Complete primary structure of the subunits of heterodimeric phospholipase A2 from Vipera a. zinnikeri venom

Abstract

Molecular weight determination of dimeric phospholipase A2 from Vipera aspis zinnikeri venom (PLA2-I) was performed with electrospray ionization mass spectrometry (ESI-MS). PLA2-I consists of an acidic and a basic subunit (subunit A and B), which bind noncovalently and dissociate under highly acidic conditions. The protonated molecular ions of subunit A and B were measured to be 13,655.9 and 13,842.6, respectively. The complete amino acid sequence was also determined by Edman sequencing of the S-pyridylethylated derivative and its peptides derived from enzymatic digestion. Both subunit A and B consist of 122 amino acid residues and contain 7 disulfide bonds. The theoretical molecular mass calculated from the primary structure completely agree with the ESI-MS data.
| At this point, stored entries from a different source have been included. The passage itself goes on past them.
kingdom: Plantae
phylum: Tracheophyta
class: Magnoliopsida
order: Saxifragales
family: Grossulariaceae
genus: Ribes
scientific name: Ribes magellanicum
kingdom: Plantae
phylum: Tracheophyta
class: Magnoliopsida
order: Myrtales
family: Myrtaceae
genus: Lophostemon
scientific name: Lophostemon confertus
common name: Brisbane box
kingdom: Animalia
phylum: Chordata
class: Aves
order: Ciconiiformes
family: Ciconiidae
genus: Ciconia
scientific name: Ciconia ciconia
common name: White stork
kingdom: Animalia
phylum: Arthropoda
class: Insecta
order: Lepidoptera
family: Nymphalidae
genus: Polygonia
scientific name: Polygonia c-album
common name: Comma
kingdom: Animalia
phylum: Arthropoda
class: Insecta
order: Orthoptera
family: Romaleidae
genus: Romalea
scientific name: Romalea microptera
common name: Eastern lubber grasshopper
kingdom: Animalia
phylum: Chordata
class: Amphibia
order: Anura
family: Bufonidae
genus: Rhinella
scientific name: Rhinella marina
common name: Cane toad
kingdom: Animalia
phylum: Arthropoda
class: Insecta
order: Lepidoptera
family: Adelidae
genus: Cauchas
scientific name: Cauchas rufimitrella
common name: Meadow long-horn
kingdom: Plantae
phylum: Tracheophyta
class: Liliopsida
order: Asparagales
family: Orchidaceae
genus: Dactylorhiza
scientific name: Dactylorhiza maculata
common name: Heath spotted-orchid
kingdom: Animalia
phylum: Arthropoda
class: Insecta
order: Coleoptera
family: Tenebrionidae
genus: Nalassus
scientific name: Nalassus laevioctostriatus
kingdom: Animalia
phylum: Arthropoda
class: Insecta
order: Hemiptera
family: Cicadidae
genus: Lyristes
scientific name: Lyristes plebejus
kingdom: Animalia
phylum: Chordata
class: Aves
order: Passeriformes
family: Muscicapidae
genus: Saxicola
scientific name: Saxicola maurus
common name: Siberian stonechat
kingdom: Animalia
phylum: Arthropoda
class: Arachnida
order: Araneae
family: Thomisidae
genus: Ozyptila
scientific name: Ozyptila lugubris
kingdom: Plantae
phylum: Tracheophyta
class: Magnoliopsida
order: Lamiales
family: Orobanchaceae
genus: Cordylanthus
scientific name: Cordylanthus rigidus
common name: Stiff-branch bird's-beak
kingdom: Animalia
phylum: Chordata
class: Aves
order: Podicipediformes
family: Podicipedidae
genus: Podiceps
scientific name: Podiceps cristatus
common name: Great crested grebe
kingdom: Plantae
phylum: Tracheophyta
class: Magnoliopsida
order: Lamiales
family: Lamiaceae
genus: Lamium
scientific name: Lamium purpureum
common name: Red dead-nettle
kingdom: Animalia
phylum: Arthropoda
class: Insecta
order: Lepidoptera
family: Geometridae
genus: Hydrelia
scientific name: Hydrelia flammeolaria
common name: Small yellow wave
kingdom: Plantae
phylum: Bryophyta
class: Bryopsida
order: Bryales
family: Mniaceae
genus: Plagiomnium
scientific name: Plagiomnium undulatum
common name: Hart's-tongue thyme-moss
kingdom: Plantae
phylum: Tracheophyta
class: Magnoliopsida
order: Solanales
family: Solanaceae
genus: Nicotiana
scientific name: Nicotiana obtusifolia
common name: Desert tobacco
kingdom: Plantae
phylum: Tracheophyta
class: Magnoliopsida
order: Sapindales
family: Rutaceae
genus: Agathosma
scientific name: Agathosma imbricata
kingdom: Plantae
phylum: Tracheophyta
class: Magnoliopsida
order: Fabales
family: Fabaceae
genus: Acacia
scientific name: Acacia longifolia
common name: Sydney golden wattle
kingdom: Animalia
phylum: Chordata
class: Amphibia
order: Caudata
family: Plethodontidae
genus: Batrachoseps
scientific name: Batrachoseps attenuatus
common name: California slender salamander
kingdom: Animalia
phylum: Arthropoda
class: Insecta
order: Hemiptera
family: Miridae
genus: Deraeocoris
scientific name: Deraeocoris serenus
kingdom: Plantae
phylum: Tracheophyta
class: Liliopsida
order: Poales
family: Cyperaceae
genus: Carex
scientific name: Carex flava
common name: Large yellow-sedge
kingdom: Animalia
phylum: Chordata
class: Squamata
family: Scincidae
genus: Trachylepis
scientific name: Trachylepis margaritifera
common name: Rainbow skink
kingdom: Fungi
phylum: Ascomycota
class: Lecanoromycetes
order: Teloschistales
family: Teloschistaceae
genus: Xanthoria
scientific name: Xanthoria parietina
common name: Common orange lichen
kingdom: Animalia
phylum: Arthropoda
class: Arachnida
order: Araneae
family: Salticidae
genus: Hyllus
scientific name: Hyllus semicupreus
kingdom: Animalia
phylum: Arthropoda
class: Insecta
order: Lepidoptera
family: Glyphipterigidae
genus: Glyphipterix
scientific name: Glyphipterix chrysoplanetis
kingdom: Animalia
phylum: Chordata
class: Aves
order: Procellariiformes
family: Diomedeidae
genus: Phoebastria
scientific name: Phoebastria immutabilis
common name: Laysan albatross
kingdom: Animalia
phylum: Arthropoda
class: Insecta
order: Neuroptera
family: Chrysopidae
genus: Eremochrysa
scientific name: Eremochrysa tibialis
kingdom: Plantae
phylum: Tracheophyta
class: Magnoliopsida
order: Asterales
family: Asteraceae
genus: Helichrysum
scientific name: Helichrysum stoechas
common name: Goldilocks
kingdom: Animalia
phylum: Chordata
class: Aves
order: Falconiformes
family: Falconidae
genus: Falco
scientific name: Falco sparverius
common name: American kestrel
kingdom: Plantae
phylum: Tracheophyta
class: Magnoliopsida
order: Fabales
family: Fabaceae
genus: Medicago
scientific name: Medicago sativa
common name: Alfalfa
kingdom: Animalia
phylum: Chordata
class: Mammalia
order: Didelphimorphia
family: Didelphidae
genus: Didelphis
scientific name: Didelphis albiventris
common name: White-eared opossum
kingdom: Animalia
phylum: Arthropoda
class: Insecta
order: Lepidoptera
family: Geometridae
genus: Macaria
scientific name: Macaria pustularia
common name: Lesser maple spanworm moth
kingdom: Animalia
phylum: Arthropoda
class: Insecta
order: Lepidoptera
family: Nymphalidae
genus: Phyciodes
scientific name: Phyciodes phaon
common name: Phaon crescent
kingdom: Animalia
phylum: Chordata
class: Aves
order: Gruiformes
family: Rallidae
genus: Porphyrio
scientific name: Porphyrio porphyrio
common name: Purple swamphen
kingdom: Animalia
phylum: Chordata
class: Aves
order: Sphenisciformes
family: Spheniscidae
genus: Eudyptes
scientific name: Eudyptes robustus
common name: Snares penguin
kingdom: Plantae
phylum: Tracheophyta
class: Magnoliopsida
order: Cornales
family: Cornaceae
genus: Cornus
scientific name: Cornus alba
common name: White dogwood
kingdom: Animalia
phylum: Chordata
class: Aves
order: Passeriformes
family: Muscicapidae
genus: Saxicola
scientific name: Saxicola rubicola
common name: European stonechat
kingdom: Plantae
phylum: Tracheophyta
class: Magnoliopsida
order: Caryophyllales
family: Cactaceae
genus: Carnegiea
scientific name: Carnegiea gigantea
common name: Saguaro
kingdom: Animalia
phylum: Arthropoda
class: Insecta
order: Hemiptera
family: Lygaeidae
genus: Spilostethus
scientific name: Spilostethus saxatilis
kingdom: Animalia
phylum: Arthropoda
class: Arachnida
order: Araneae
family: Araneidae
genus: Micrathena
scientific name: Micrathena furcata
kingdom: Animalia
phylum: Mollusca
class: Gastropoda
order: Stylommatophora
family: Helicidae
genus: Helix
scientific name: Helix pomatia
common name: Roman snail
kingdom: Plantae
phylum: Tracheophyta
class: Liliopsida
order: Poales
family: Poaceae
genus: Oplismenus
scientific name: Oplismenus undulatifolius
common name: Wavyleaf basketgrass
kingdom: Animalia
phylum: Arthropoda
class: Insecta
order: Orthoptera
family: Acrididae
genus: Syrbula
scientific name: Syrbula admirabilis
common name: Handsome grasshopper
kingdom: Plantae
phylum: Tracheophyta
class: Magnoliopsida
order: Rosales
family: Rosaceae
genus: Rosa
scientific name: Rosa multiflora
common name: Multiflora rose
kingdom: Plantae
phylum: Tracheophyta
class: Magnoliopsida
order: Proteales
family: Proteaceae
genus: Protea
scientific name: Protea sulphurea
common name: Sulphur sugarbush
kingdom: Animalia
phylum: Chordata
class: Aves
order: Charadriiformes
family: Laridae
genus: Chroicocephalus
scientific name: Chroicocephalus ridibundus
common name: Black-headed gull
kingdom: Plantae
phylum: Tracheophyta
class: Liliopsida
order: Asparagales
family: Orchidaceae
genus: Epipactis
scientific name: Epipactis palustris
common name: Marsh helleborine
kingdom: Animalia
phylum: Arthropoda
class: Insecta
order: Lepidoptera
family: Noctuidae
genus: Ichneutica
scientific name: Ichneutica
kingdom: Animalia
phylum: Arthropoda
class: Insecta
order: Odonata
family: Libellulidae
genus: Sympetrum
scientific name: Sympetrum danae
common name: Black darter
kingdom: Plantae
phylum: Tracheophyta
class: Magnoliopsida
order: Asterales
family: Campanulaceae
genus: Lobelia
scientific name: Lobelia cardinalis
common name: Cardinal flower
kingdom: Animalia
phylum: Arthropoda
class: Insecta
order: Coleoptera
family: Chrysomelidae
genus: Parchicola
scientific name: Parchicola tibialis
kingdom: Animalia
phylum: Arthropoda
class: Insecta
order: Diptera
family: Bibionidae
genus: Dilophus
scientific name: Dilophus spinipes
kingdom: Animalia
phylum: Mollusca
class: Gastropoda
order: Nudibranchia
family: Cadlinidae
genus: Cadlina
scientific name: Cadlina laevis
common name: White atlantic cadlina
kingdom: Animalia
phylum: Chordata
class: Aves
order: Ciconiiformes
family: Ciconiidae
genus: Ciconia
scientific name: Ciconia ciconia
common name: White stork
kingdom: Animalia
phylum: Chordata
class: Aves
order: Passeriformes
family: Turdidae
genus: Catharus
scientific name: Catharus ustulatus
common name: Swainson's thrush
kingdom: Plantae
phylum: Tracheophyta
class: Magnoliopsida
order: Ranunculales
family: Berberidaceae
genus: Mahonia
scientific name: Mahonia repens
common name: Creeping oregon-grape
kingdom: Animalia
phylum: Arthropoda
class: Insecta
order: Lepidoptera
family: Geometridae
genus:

THe sequential homology between subunit A and B was 63.9%; however, subunit A lacks enzymatic and biological activities that are characteristic for phospholipase A2. Although the amino acid residues essential for calcium binding (Tyr28, Gly30, Gly32, and Asp49) and catalysis (Asp92) were preserved, replacement of functionally important residue (His48) for catalysis with a Gln was found in subunit A. In addition, substitution of acidic amino acid residues for basic ones and hydrophilic residues for hydrophobic ones were observed in subunit A. Presumably, these changes in the primary structure of subunit A resulted in the loss of enzymatic activity and an increase in the binding ability with subunit B.